Will the last be the first?
The Greenland project with Chinese participation most likely to start producing actual ores in the short term is not Wegener Halvø, the oldest, or Isua, the most talked about, but Greenland Minerals and Energy’s Kvanefjeld uranium-rare earth project in the island’s south. A partnership with national state-owned China Nonferrous (CNMC, 中色) began with a non-binding agreement signed in early 2014, and has been moving towards a more concrete form through multiple meetings between the companies since then. China Nonferrous had earlier signed a similar agreement with Ironbark, an Australian miner, for the Citronenfjord zinc project at the opposite end of Greenland.

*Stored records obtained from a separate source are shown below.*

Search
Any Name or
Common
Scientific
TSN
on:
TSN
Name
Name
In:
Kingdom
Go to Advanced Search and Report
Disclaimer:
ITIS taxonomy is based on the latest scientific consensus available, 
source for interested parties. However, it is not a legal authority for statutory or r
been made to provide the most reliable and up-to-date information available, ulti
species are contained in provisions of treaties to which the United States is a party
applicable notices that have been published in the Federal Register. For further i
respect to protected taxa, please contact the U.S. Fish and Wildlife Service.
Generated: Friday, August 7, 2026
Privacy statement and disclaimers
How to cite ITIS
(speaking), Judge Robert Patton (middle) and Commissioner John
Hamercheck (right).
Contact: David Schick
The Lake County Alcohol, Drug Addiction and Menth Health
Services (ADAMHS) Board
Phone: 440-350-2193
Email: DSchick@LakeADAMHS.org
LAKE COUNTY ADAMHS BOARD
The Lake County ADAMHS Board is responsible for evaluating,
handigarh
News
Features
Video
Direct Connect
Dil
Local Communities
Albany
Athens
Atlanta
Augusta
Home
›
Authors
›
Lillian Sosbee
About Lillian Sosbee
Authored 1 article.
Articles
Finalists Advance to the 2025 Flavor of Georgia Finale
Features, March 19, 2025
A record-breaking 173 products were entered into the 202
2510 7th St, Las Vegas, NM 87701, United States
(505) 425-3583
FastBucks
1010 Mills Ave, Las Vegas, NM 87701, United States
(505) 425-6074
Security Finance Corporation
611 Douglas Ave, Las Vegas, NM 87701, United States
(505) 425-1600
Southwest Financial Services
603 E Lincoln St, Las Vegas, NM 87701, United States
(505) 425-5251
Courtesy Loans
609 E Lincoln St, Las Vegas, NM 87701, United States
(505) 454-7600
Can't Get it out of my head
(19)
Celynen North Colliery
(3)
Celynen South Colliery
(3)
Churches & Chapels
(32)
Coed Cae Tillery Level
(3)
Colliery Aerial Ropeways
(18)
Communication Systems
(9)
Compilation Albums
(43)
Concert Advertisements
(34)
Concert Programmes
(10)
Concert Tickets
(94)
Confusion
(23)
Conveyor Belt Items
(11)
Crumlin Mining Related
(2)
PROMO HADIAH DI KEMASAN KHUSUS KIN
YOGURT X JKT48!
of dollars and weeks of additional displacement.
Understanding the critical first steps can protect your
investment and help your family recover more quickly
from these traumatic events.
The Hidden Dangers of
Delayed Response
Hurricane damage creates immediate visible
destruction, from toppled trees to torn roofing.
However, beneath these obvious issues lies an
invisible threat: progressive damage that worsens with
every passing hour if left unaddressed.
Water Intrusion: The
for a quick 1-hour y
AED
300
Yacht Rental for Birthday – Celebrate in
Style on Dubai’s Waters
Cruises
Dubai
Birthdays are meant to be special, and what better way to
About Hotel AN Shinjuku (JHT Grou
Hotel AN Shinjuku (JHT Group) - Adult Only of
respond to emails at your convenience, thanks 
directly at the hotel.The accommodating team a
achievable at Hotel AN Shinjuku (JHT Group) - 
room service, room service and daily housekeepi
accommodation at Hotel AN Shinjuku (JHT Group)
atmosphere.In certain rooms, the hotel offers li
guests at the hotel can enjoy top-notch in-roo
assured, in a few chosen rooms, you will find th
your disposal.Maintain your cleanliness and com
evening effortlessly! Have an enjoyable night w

Since the repeal of a ban on uranium mining in 2013, the project has been moving quickly and GME has recently announced that trial production could start before the end of this year. The company has also secured funding from a Hong Kong-based investor with Mainland connections. The partnership with China Nonferrous seems made in heaven: output from Kvanefjeld would be a perfect input for a colossal REE separation plant China Nonferrous is building in Xinfeng 新丰, Guangdong. China has a near-monopoly in global rare earth production, but a moderate amount of Chinese interest in REE deposits abroad (as recently seen in Greece) exists and fluctuates along with state policies affecting the industry. The close match between Kvanefjeld and China Nonferrous’ needs suggests a partnership with firmer foundations and somewhat less sensitive to such fluctuations.